Buonanotte Fiorellino

E il piazzale era avvolto da un silenzio rispettoso, il nostro, di noi in piedi fuori dalla chiesa gremita di gente che aveva avuto il tempo e la scaltrezza di arrivarci prima.
Eppure anche noi lì rimanevamo immobili, con la testa bassa e il fiato corto, sparsi come ciotoli tra i gradini e le piante intorno.

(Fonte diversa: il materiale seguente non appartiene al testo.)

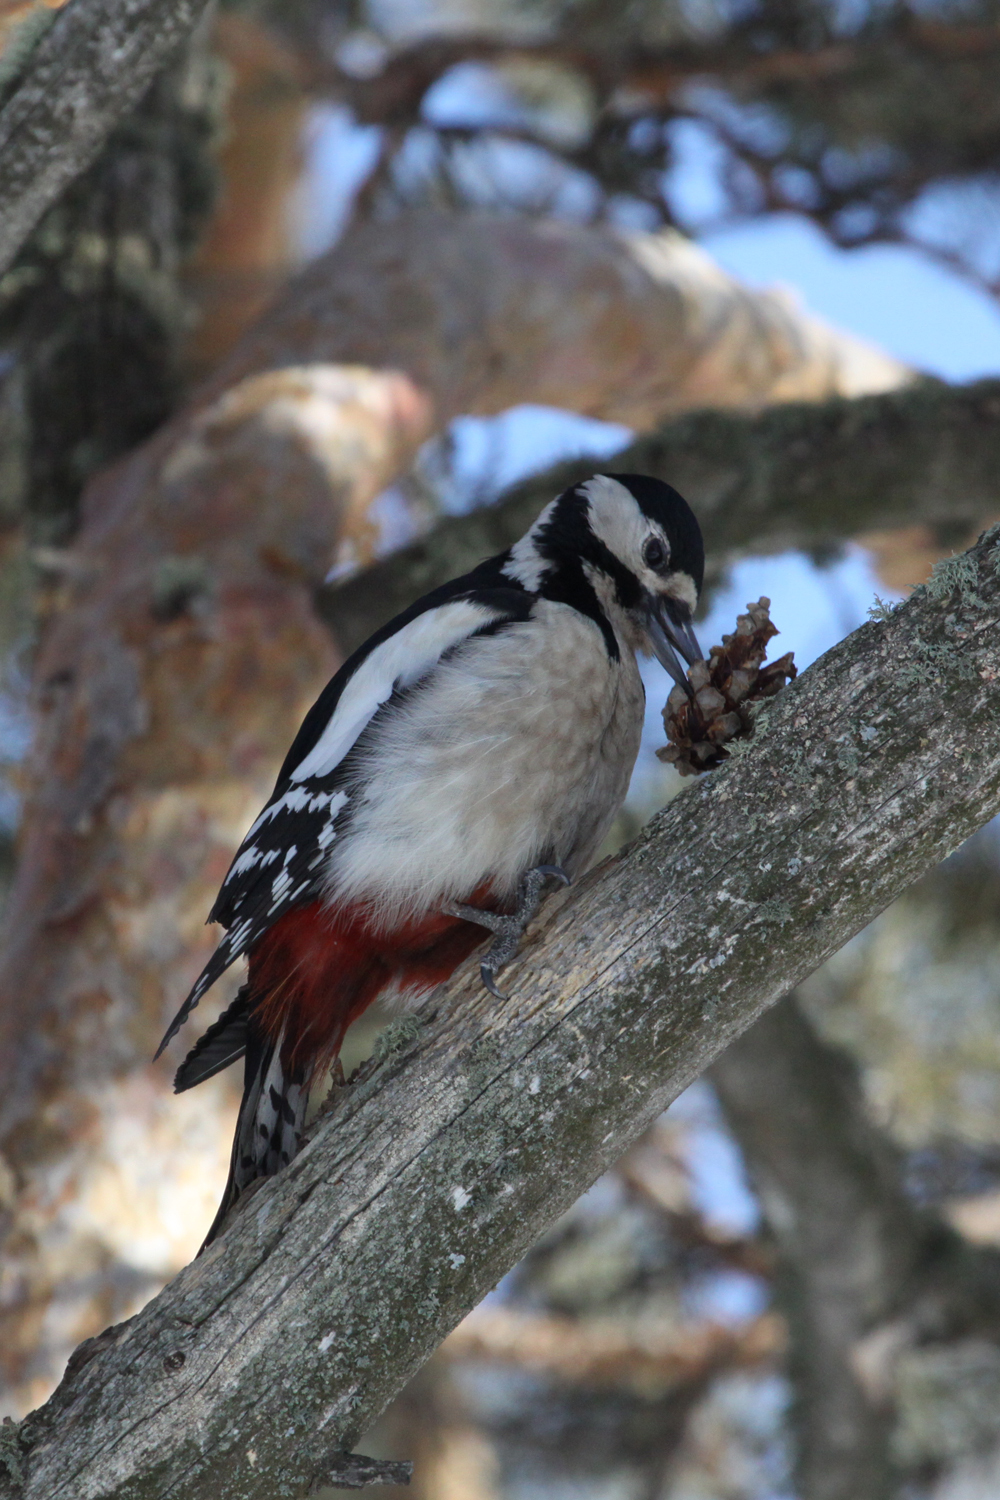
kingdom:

Cosa cambia tra l’assistere alla funzione accanto al prete o percepire solo una flebile eco delle sue parole?
Il rispetto e il dolore lo mostravamo comunque, anche a due passi da una gelateria affollata.
D’un tratto arrivarono dei ragazzini, le loro risate e le loro corse violentarono i nostri silenzi.
Attraversarono il piazzale nella nostra più totale incredulità, spingendosi e rincorrendosi come in una banale giornata qualunque, non mostrando il minimo interesse per ciò che stava accadendo, forse senza neppure accorgersi di noi, dei nostri cappotti neri e di ciò che stava accadendo a pochi passi da loro.
Tutti i presenti cominciarono a scambiarsi occhiate di rabbia, sguardi di disapprovazione carichi di disprezzo per quella sfacciata irruzione.
“Che qualcuno li faccia stare zitti ” sussurrò una accanto a me.
“Ah se fossi io il genitore, che lezione gli darei appena tornati a casa” replicò un’anziana poco distante.
Io invece rimasi fissa a guardarli, gli occhi pieni di lacrime, con l’angolo dell’occhio destro riuscivo ancora a scorgere il portone della chiesa e con esso, il lungo corridoio vuoto con una bara di legno chiaro in fondo, mentre con la vista centrale rimiravo la loro gioia, la più totale mancanza di rispetto a cui avevo mai assistito nei confronti della morte.
Però che belli che erano nella loro vitalità, così irriverenti e vivaci, così stonati in quei pochi metri che ci dividevano dal portone e dalla parole solenni di un’omelia.
Se da una parte qualcuno mi spiegava a parole che la morte non era la fine, loro mi insegnavano coi fatti a non temerla, a sfidarla.
E in mezzo a noi tutti la sottile linea che divide una vita da una non più vita: un corridoio vuoto ed una bara chiara.
Ma in fondo il rispetto non è solo una paura non dichiarata?
E come si può avere paura della morte a quella età, come si può chiedere di rispettare qualcosa che non si riesce s capire poiché si avverte come una cosa lontana anni luce da loro?
Forse non c’è da capire nulla, c’è solo da vivere ancora di più.
Decisi di chiudere gli occhi e respirare profondamente, uno di quei respiri che fai per caricarti di energia positiva, quando i polmoni ti si dilatano talmente tanto da farti quasi male ma tu continui a spingerli con forza perché sai che poi starai meglio.
La morte forse non ha bisogno del nostro rispetto, ha bisogno di vita che le respiri addosso, di anima che le salti e le danzi attorno, di voci che le urlino contro.
Al termine della funzione, il piazzale si svuotò velocemente di tutte quelle figure nere e tristi che lo avevano riempito e ritornò ad essere ancora una volta colorato e rumoroso, come in una banale giornata di fine inverno qualunque, quando le giornate si allungano, quando tutto parrà più luminoso e vivo.